Nell’anno 50 nella Chiesa cristiana esplode un caso: la pretesa dei giudaizzanti di imporre ai pagani l’osservanza della Legge di Mosè per poter accedere al battesimo. Questa pretesa ha un fondamento di carattere storico, perché in effetti la storia della salvezza è passata da Israele prima di aprirsi ad abbracciare il mondo pagano.
La fede in Cristo unica salvezza
Ma secondo S. Paolo questo passaggio, ripetuto nella vita del credente, vanificherebbe la salvezza in Cristo: se Cristo è l’unico Mediatore fra Dio e l’uomo e l’unico Salvatore, e l’unico necessario alla salvezza, non è ammissibile richiedere la circoncisione come condizione obbligatoria per il battesimo: ciò significherebbe che non è solo Cristo a salvare, è anche la Legge.

[Voci salvate]
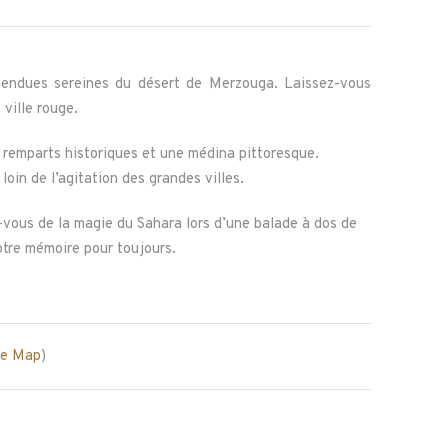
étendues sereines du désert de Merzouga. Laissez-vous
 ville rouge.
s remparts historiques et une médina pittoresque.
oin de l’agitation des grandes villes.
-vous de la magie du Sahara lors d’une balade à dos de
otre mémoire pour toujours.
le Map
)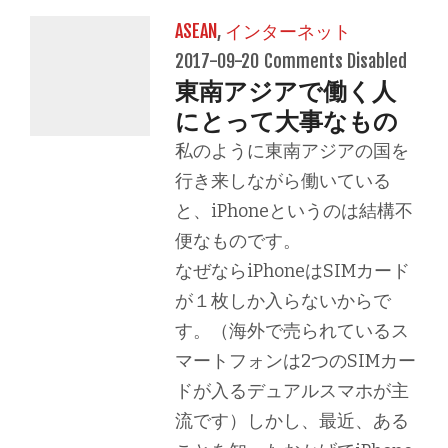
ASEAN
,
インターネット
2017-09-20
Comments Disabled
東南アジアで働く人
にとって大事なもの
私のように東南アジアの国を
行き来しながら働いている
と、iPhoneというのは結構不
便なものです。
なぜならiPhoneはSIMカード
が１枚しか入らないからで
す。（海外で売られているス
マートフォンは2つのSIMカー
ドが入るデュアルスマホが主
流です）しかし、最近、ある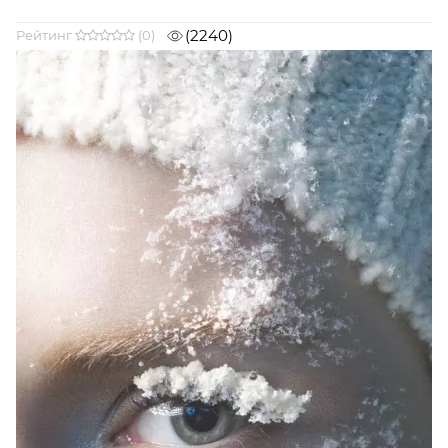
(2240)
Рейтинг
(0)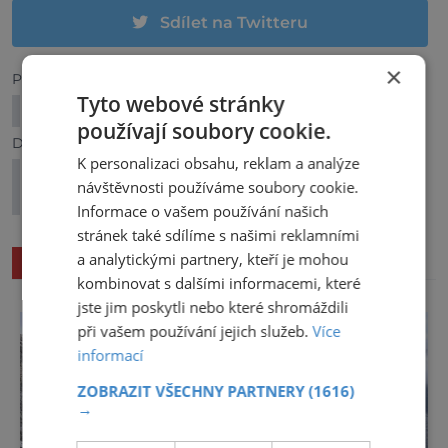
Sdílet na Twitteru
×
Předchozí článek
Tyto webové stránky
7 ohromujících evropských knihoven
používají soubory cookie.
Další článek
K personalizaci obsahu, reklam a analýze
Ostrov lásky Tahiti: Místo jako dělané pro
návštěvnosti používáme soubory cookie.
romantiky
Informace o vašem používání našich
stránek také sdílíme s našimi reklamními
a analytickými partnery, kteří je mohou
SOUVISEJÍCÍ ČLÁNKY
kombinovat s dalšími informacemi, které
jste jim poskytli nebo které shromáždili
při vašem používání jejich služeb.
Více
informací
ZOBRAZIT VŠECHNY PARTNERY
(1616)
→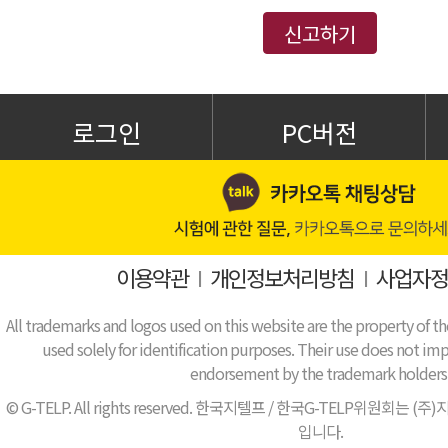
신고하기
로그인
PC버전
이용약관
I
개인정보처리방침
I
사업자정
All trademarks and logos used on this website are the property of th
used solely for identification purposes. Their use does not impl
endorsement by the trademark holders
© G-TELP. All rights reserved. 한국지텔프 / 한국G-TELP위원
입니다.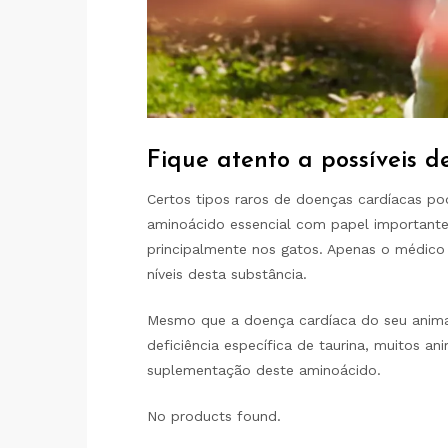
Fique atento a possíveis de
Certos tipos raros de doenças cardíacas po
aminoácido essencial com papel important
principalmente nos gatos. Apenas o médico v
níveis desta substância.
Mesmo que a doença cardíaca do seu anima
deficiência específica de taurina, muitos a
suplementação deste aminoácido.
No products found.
---
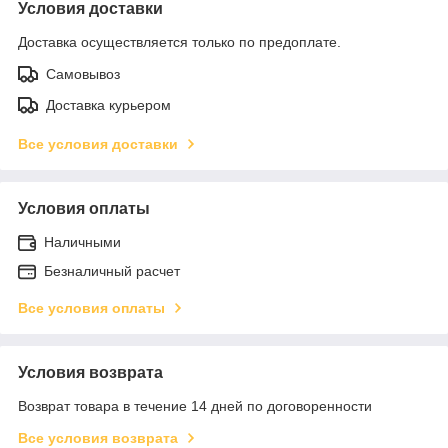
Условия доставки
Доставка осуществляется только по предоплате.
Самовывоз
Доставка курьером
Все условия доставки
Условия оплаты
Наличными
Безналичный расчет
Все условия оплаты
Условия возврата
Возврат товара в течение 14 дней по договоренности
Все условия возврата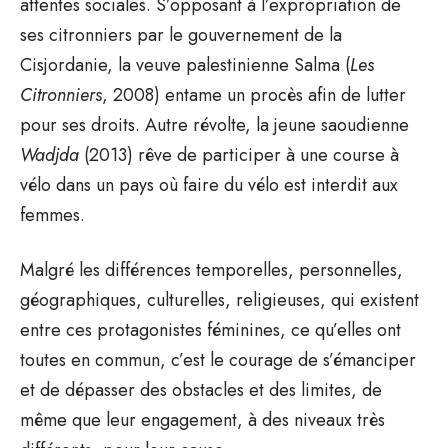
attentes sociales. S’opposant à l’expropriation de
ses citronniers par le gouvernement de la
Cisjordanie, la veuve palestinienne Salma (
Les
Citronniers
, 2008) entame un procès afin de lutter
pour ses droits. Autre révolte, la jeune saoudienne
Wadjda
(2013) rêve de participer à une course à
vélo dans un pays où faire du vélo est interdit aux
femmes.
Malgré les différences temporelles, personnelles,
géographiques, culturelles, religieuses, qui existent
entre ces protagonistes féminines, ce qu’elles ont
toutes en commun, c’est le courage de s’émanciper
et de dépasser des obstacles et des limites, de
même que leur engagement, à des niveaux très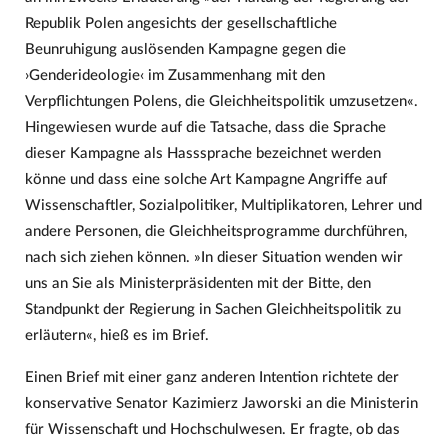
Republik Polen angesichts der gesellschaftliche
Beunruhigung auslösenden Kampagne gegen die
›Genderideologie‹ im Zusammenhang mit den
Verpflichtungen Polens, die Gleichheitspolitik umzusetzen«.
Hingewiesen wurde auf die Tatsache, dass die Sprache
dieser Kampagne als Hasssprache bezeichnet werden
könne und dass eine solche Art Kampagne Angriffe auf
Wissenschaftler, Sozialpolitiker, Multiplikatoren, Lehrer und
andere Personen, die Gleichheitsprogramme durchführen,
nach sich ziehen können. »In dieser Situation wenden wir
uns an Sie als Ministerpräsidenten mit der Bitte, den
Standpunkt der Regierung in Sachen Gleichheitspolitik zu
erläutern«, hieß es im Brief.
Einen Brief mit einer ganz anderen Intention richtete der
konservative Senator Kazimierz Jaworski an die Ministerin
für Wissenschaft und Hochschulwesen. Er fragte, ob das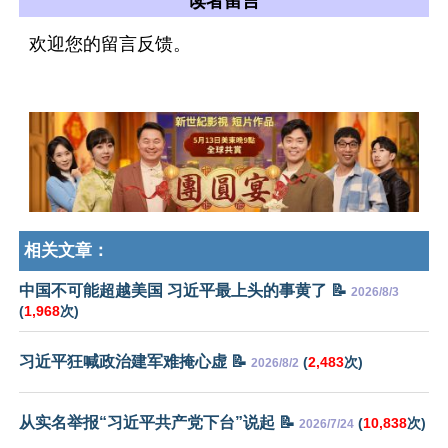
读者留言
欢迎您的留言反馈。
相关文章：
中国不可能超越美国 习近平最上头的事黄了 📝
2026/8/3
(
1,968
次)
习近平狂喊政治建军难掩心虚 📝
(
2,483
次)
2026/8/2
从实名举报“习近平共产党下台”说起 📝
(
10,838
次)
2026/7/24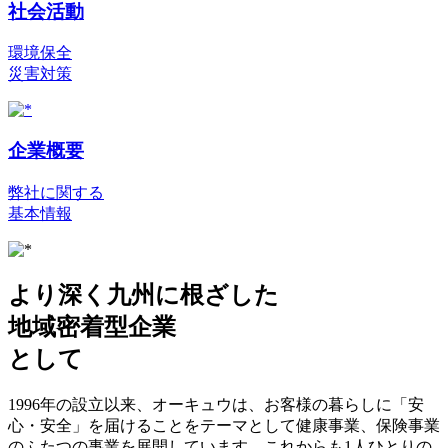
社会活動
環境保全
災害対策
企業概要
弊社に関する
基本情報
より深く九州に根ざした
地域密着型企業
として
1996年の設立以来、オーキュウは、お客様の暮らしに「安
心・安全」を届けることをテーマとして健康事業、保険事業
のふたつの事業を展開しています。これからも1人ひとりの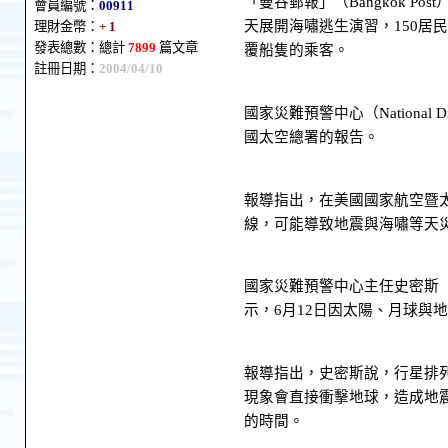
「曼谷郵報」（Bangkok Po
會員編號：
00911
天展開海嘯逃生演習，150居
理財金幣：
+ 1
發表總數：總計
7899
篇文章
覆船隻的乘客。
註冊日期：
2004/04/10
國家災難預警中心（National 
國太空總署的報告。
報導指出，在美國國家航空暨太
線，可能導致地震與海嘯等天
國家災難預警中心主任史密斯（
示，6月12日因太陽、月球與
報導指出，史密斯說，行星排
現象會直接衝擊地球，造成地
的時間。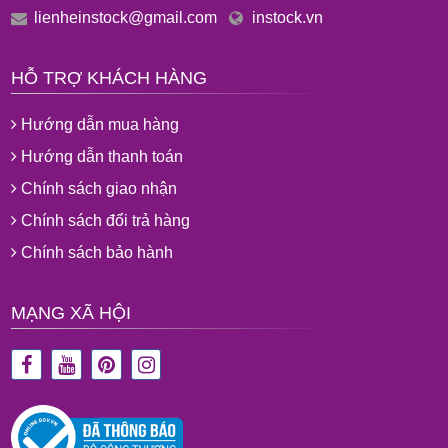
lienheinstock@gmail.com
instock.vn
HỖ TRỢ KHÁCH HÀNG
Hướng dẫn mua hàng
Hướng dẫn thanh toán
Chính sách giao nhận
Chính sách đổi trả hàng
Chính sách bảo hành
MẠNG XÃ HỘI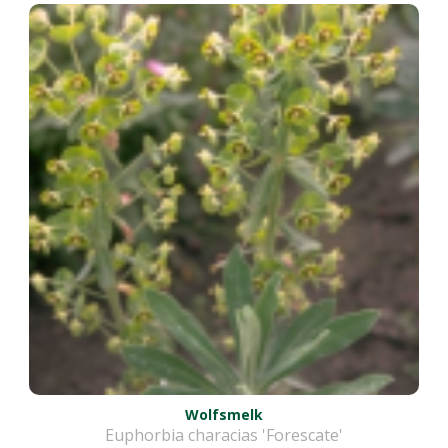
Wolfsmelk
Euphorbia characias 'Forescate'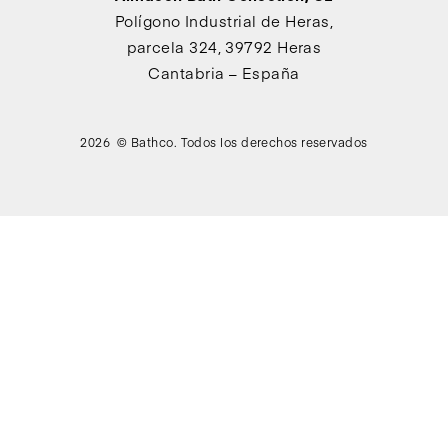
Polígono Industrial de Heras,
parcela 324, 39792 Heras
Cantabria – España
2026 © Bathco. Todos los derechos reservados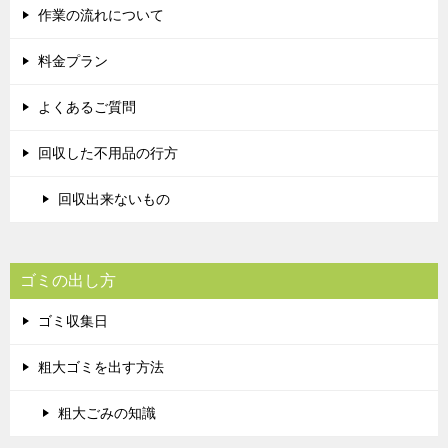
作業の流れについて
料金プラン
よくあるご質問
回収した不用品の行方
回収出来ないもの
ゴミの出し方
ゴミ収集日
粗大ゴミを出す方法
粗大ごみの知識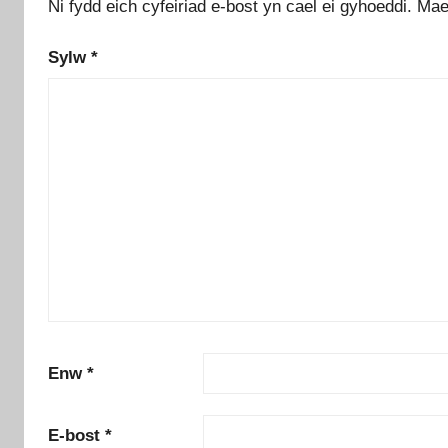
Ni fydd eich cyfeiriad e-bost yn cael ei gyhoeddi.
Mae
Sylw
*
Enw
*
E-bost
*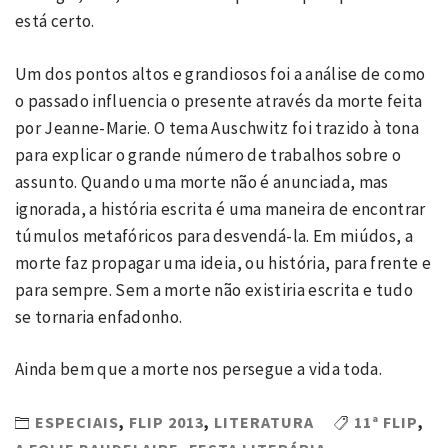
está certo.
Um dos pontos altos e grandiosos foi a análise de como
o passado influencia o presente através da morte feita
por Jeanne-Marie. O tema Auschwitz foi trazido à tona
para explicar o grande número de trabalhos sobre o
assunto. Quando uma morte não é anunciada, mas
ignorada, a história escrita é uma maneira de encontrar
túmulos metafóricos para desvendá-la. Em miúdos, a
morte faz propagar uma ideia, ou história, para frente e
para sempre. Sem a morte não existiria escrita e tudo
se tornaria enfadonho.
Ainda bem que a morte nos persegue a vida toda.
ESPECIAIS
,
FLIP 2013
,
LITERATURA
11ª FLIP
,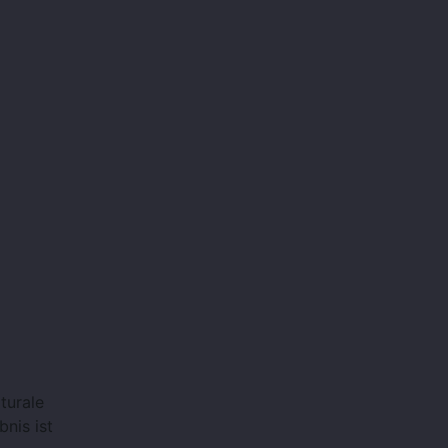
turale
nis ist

• [Obiettivo dell'esercizio]: Trascrivi fedelmente dal testo di partenza il passo che va da "La fede in Cristo" fino a "anche la Legge." incluso. Le righe costituiscono un materiale a sé, distinto dal testo di partenza.

• [Soluzione del problema]:
La fede in Cristo unica salvezza
Ma secondo S. Paolo questo passaggio, ripetuto nella vita del credente, vanificherebbe la salvezza in Cristo: se Cristo è l’unico Mediatore fra Dio e l’uomo e l’unico Salvatore, e l’unico necessario alla salvezza, non è ammissibile richiedere la circoncisione come condizione obbligatoria per il battesimo: ciò significherebbe che non è solo Cristo a salvare, è anche la Legge.